Jugé devant la Cour d’assises de Paris pour complicité de crimes contre l’humanité commis en République démocratique du Congo (RDC), l’ancien député national, ancien sénateur et ancien ministre Roger Lumbala conteste, avec son équipe de défense, la légitimité et la compétence des juridictions françaises à le juger pour des crimes non commis sur le territoire français. Dans ce contexte, il a demandé à ses avocats de ne pas se présenter et a lui-même refusé de comparaître devant la Cour.
Alors que les ONG de défense des droits humains impliquées dans la procédure espèrent que la justice suive son cours, elles dénoncent la stratégie adoptée par Roger Lumbala. Pour Danièle Perissi, responsable du programme RDC pour TRIAL International, il s’agit d’une manœuvre destinée à échapper à toute responsabilité dans ce dossier.

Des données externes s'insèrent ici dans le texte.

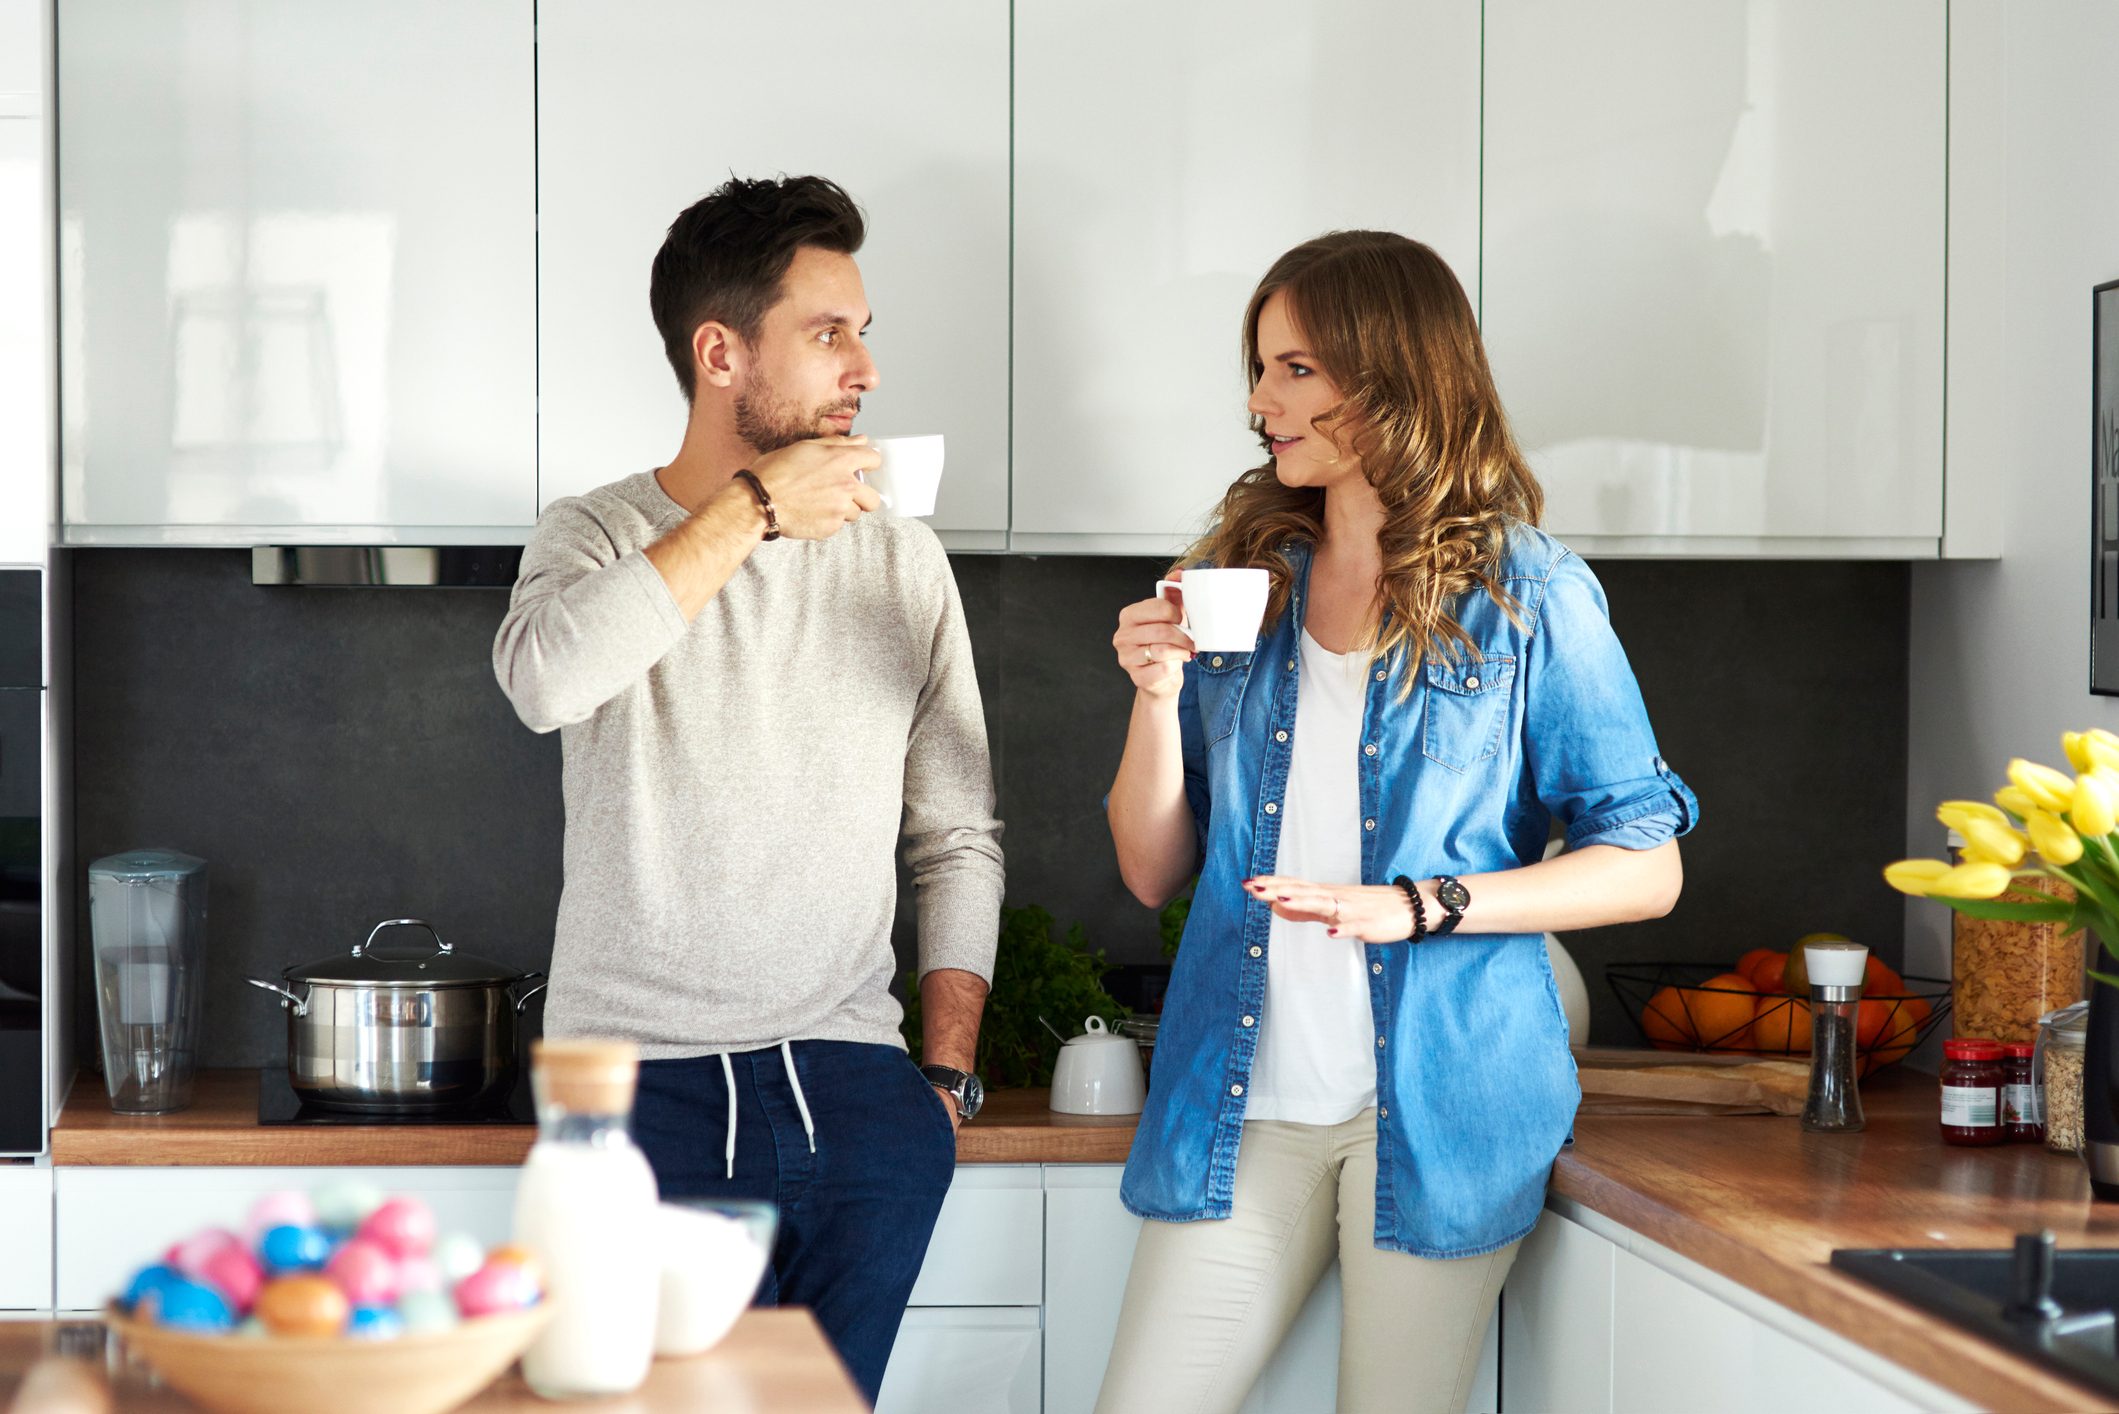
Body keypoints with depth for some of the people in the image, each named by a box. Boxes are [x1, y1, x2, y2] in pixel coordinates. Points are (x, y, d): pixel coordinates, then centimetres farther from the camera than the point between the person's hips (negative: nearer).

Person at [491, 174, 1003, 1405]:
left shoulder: (903, 562, 12)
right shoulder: (599, 537, 4)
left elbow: (960, 840, 15)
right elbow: (546, 678, -21)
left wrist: (950, 1074, 7)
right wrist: (755, 508, -16)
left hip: (852, 1093, 3)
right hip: (641, 1087, -2)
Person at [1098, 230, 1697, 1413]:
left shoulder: (1525, 594, -1)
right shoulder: (1242, 580, 10)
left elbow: (1646, 866, -3)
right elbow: (1155, 872, 11)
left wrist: (1421, 906, -15)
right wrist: (1157, 694, -6)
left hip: (1436, 1104, -3)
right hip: (1243, 1102, 3)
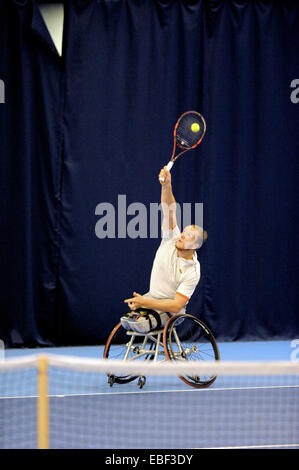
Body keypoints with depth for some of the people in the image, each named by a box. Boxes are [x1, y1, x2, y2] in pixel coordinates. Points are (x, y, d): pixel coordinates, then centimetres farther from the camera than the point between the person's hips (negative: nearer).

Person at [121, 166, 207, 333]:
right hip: (151, 298, 6)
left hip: (171, 310, -6)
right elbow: (169, 210, -18)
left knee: (141, 323, -33)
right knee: (126, 321, -21)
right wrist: (167, 185, -35)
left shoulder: (192, 272, -18)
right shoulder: (172, 239, -6)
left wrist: (145, 302, -31)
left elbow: (177, 305, -23)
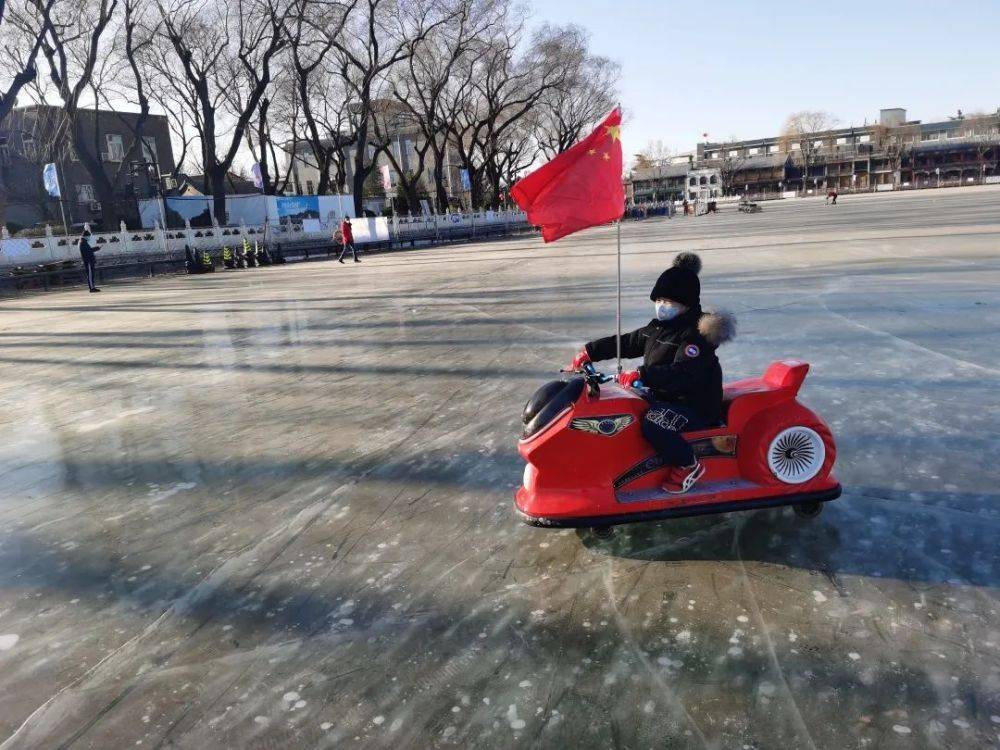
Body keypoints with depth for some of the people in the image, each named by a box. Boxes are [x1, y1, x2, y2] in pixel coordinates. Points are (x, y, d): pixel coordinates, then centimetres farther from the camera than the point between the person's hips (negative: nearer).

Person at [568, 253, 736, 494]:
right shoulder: (658, 328, 9)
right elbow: (625, 343, 16)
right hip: (662, 396, 10)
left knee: (654, 425, -33)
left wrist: (642, 375, -42)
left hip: (694, 406, -10)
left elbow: (684, 374, -34)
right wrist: (590, 351, 9)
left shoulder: (696, 335, -20)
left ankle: (687, 465, -10)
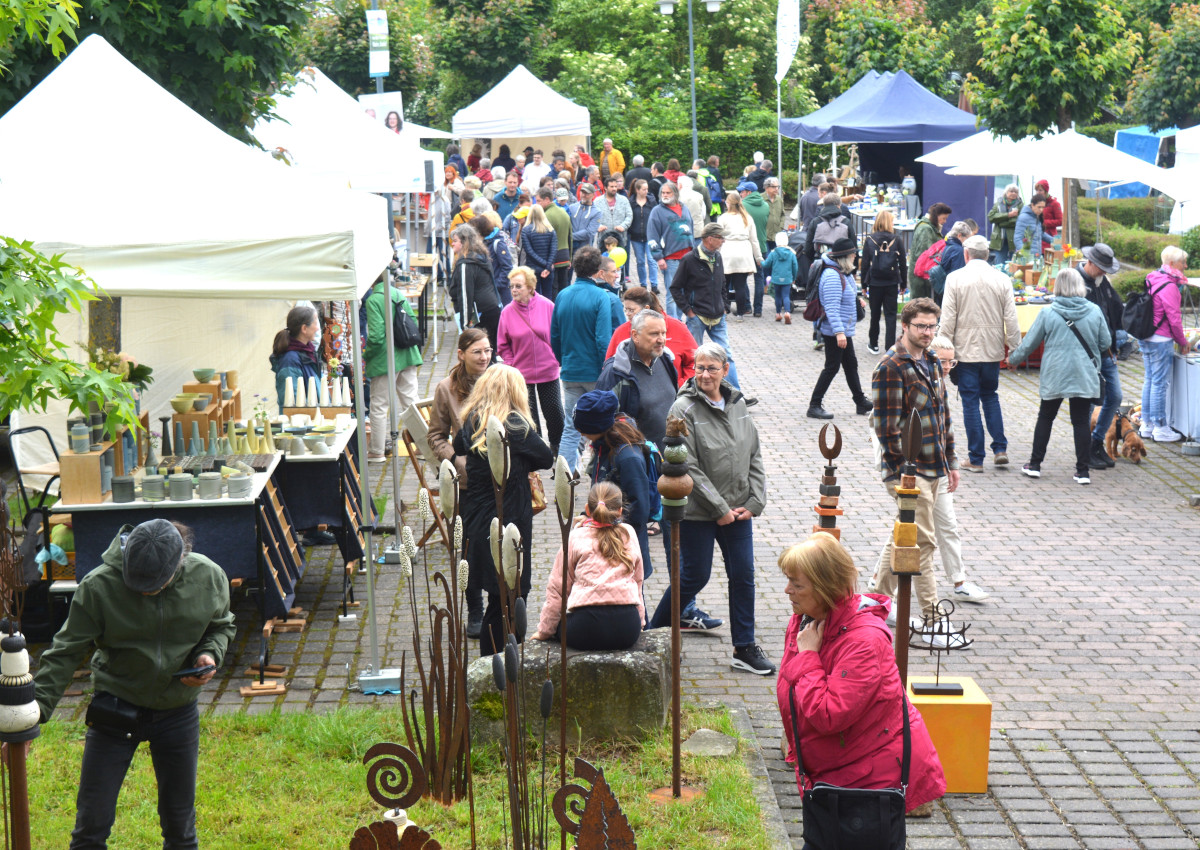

« Les tactiques de Roger Lumbala ne sont qu’une distraction et une tentative d’échapper à toute responsabilité. Nous avons déjà vu cela auparavant, lors du procès de Ntaganda devant la CPI, et cela a échoué. Les victimes attendent justice depuis plus de 20 ans. Il appartient à la Cour de veiller à ce que justice différée ne devienne pas justice refusée », a réagi à ACTUALITE.CD Daniele Perissi.
Le procès de Roger Lumbala qui avait auparavant coopéré avec l’enquête se poursuit malgré son absence. Le tribunal a désigné l’un de ses anciens avocats pour assurer sa représentation. Cependant, le banc de la défense est resté vide ces derniers jours : ni l’accusé, ni son équipe de défense n’étaient présents. Le président du tribunal a également annoncé que Lumbala avait entamé une grève de la faim pour protester contre le déroulement du procès.
Combinées à son refus de coopérer, ces actions semblent destinées à déstabiliser les victimes à l’approche de leurs témoignages et à entraver le processus judiciaire qu’elles attendent depuis plus de 20 ans. Les ONG impliquées dans la procédure TRIAL International, la Clooney Foundation for Justice, Minority Rights Group, Justice Plus et PAP-RDC expriment leur vive inquiétude face à cette situation.
Ancien chef du Rassemblement Congolais pour la Démocratie National (RCD-N), un groupe armé actif dans l’est de la RDC pendant la Deuxième Guerre du Congo (1998-2003), Roger Lumbala a également été ministre du Commerce (2003-2005) et candidat à l’élection présidentielle de 2006.
Il est poursuivi pour complicité de crimes contre l’humanité, notamment des meurtres, tortures, viols, réductions en esclavage et pillages, commis lors de l’opération « Effacer le tableau » dans les provinces du Nord-Kivu et de l’Ituri entre 2002 et 2003. Cette opération est tristement célèbre pour les atrocités perpétrées contre les populations civiles, notamment les Mbuti et les Nande, incluant des violences sexuelles, des tortures, des homicides et des actes de cannibalisme forcé.
Ces crimes sont prévus et réprimés par les articles 212-1, 213-1, 213-2, 121-6 et 121-7 du Code pénal français, ainsi que par les articles 689 à 689-11 du Code de procédure pénale. Selon le dossier de presse consulté par ACTUALITE.CD, l’accusé encourt la réclusion criminelle à perpétuité.
Ce procès constitue le premier cas d’application du principe de compétence universelle pour des crimes de droit international commis en RDC par un ressortissant congolais. Il marque une étape inédite dans la lutte contre l’impunité, d’autant qu’il met en cause un ancien ministre.